* **WHAT TO WORK ON**
Copy out all of the data below with no alterations.

+++ DATA TO USE +++

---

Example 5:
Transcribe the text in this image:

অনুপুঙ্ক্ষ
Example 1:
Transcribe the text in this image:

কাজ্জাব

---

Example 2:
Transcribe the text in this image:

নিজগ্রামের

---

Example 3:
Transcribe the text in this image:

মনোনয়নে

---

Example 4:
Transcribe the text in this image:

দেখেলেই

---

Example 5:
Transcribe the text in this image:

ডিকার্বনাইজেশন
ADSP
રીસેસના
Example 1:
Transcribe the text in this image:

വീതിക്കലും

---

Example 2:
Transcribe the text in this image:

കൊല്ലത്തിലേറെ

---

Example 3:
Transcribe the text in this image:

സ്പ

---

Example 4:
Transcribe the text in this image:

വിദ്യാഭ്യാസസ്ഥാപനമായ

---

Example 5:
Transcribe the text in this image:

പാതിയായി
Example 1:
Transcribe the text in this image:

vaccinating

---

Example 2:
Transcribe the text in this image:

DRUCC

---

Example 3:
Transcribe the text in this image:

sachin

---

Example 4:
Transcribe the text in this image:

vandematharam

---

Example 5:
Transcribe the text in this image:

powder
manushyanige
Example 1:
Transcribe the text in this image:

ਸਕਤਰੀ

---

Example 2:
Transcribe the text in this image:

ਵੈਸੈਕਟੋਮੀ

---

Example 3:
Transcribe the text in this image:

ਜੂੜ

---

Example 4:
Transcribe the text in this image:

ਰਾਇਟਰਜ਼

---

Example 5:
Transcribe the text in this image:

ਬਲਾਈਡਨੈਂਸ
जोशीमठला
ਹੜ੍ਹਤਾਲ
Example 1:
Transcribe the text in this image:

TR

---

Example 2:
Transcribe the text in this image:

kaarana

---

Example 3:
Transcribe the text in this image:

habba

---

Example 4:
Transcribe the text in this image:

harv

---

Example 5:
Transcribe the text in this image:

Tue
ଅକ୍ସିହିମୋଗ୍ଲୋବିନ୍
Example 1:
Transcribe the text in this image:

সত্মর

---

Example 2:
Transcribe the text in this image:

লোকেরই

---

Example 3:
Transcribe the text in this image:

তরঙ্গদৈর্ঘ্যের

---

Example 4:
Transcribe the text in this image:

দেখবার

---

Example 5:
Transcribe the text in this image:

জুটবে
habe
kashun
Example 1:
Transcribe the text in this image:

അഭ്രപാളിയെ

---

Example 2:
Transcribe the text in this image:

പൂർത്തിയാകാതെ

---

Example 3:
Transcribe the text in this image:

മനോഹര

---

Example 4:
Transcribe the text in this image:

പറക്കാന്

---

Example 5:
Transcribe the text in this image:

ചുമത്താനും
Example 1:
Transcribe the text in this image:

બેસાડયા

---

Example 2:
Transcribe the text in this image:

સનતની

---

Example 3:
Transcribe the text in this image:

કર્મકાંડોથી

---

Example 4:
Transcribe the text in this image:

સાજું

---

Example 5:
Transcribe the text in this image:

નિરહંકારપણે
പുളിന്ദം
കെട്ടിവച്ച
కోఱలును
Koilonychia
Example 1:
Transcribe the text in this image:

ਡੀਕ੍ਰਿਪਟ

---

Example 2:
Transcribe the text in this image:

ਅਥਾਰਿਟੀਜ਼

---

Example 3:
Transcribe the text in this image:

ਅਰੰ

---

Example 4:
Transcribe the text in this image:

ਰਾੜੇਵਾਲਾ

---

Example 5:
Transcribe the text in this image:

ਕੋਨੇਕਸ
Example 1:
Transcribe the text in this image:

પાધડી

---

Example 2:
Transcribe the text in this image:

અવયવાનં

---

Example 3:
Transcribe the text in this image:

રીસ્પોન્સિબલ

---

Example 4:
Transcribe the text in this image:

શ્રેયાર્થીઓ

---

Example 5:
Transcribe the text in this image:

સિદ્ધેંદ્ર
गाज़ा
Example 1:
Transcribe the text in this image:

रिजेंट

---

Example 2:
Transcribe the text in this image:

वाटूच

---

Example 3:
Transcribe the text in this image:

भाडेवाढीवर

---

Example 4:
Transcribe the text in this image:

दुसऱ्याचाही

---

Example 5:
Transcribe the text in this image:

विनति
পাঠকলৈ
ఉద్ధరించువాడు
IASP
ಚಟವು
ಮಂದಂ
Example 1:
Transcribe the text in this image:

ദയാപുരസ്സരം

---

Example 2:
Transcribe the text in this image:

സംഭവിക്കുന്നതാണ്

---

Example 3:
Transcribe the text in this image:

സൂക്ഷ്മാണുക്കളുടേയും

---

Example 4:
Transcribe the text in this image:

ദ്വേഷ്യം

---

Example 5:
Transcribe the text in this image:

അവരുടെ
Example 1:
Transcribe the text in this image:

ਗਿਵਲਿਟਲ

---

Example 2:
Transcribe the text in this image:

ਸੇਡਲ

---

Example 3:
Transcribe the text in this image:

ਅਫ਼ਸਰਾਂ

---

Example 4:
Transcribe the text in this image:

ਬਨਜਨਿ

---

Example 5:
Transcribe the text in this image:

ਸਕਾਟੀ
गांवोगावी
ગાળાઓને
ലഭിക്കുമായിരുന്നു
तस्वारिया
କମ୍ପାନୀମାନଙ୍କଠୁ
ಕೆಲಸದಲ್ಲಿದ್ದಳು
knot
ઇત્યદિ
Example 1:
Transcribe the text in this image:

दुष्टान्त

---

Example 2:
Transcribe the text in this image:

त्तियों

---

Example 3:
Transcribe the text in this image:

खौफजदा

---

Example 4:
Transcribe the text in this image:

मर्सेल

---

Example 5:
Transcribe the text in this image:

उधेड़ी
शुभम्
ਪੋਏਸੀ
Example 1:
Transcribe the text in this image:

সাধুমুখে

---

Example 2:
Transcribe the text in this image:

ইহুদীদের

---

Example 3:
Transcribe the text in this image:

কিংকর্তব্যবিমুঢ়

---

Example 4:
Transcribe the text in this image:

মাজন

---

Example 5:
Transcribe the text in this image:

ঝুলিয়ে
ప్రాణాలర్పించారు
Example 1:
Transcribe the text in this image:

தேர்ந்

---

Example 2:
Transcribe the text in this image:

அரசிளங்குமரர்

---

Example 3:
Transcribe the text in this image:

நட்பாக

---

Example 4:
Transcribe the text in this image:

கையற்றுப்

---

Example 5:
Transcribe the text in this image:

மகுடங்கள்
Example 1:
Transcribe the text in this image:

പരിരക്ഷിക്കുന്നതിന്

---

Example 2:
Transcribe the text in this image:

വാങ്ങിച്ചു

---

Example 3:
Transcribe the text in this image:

+++

* **ANSWER FOR THE TASK**
---

Example 5:
Transcribe the text in this image:

অনুপুঙ্ক্ষ
Example 1:
Transcribe the text in this image:

কাজ্জাব

---

Example 2:
Transcribe the text in this image:

নিজগ্রামের

---

Example 3:
Transcribe the text in this image:

মনোনয়নে

---

Example 4:
Transcribe the text in this image:

দেখেলেই

---

Example 5:
Transcribe the text in this image:

ডিকার্বনাইজেশন
ADSP
રીસેસના
Example 1:
Transcribe the text in this image:

വീതിക്കലും

---

Example 2:
Transcribe the text in this image:

കൊല്ലത്തിലേറെ

---

Example 3:
Transcribe the text in this image:

സ്പ

---

Example 4:
Transcribe the text in this image:

വിദ്യാഭ്യാസസ്ഥാപനമായ

---

Example 5:
Transcribe the text in this image:

പാതിയായി
Example 1:
Transcribe the text in this image:

vaccinating

---

Example 2:
Transcribe the text in this image:

DRUCC

---

Example 3:
Transcribe the text in this image:

sachin

---

Example 4:
Transcribe the text in this image:

vandematharam

---

Example 5:
Transcribe the text in this image:

powder
manushyanige
Example 1:
Transcribe the text in this image:

ਸਕਤਰੀ

---

Example 2:
Transcribe the text in this image:

ਵੈਸੈਕਟੋਮੀ

---

Example 3:
Transcribe the text in this image:

ਜੂੜ

---

Example 4:
Transcribe the text in this image:

ਰਾਇਟਰਜ਼

---

Example 5:
Transcribe the text in this image:

ਬਲਾਈਡਨੈਂਸ
जोशीमठला
ਹੜ੍ਹਤਾਲ
Example 1:
Transcribe the text in this image:

TR

---

Example 2:
Transcribe the text in this image:

kaarana

---

Example 3:
Transcribe the text in this image:

habba

---

Example 4:
Transcribe the text in this image:

harv

---

Example 5:
Transcribe the text in this image:

Tue
ଅକ୍ସିହିମୋଗ୍ଲୋବିନ୍
Example 1:
Transcribe the text in this image:

সত্মর

---

Example 2:
Transcribe the text in this image:

লোকেরই

---

Example 3:
Transcribe the text in this image:

তরঙ্গদৈর্ঘ্যের

---

Example 4:
Transcribe the text in this image:

দেখবার

---

Example 5:
Transcribe the text in this image:

জুটবে
habe
kashun
Example 1:
Transcribe the text in this image:

അഭ്രപാളിയെ

---

Example 2:
Transcribe the text in this image:

പൂർത്തിയാകാതെ

---

Example 3:
Transcribe the text in this image:

മനോഹര

---

Example 4:
Transcribe the text in this image:

പറക്കാന്

---

Example 5:
Transcribe the text in this image:

ചുമത്താനും
Example 1:
Transcribe the text in this image:

બેસાડયા

---

Example 2:
Transcribe the text in this image:

સનતની

---

Example 3:
Transcribe the text in this image:

કર્મકાંડોથી

---

Example 4:
Transcribe the text in this image:

સાજું

---

Example 5:
Transcribe the text in this image:

નિરહંકારપણે
പുളിന്ദം
കെട്ടിവച്ച
కోఱలును
Koilonychia
Example 1:
Transcribe the text in this image:

ਡੀਕ੍ਰਿਪਟ

---

Example 2:
Transcribe the text in this image:

ਅਥਾਰਿਟੀਜ਼

---

Example 3:
Transcribe the text in this image:

ਅਰੰ

---

Example 4:
Transcribe the text in this image:

ਰਾੜੇਵਾਲਾ

---

Example 5:
Transcribe the text in this image:

ਕੋਨੇਕਸ
Example 1:
Transcribe the text in this image:

પાધડી

---

Example 2:
Transcribe the text in this image:

અવયવાનં

---

Example 3:
Transcribe the text in this image:

રીસ્પોન્સિબલ

---

Example 4:
Transcribe the text in this image:

શ્રેયાર્થીઓ

---

Example 5:
Transcribe the text in this image:

સિદ્ધેંદ્ર
गाज़ा
Example 1:
Transcribe the text in this image:

रिजेंट

---

Example 2:
Transcribe the text in this image:

वाटूच

---

Example 3:
Transcribe the text in this image:

भाडेवाढीवर

---

Example 4:
Transcribe the text in this image:

दुसऱ्याचाही

---

Example 5:
Transcribe the text in this image:

विनति
পাঠকলৈ
ఉద్ధరించువాడు
IASP
ಚಟವು
ಮಂದಂ
Example 1:
Transcribe the text in this image:

ദയാപുരസ്സരം

---

Example 2:
Transcribe the text in this image:

സംഭവിക്കുന്നതാണ്

---

Example 3:
Transcribe the text in this image:

സൂക്ഷ്മാണുക്കളുടേയും

---

Example 4:
Transcribe the text in this image:

ദ്വേഷ്യം

---

Example 5:
Transcribe the text in this image:

അവരുടെ
Example 1:
Transcribe the text in this image:

ਗਿਵਲਿਟਲ

---

Example 2:
Transcribe the text in this image:

ਸੇਡਲ

---

Example 3:
Transcribe the text in this image:

ਅਫ਼ਸਰਾਂ

---

Example 4:
Transcribe the text in this image:

ਬਨਜਨਿ

---

Example 5:
Transcribe the text in this image:

ਸਕਾਟੀ
गांवोगावी
ગાળાઓને
ലഭിക്കുമായിരുന്നു
तस्वारिया
କମ୍ପାନୀମାନଙ୍କଠୁ
ಕೆಲಸದಲ್ಲಿದ್ದಳು
knot
ઇત્યદિ
Example 1:
Transcribe the text in this image:

दुष्टान्त

---

Example 2:
Transcribe the text in this image:

त्तियों

---

Example 3:
Transcribe the text in this image:

खौफजदा

---

Example 4:
Transcribe the text in this image:

मर्सेल

---

Example 5:
Transcribe the text in this image:

उधेड़ी
शुभम्
ਪੋਏਸੀ
Example 1:
Transcribe the text in this image:

সাধুমুখে

---

Example 2:
Transcribe the text in this image:

ইহুদীদের

---

Example 3:
Transcribe the text in this image:

কিংকর্তব্যবিমুঢ়

---

Example 4:
Transcribe the text in this image:

মাজন

---

Example 5:
Transcribe the text in this image:

ঝুলিয়ে
ప్రాణాలర్పించారు
Example 1:
Transcribe the text in this image:

தேர்ந்

---

Example 2:
Transcribe the text in this image:

அரசிளங்குமரர்

---

Example 3:
Transcribe the text in this image:

நட்பாக

---

Example 4:
Transcribe the text in this image:

கையற்றுப்

---

Example 5:
Transcribe the text in this image:

மகுடங்கள்
Example 1:
Transcribe the text in this image:

പരിരക്ഷിക്കുന്നതിന്

---

Example 2:
Transcribe the text in this image:

വാങ്ങിച്ചു

---

Example 3:
Transcribe the text in this image:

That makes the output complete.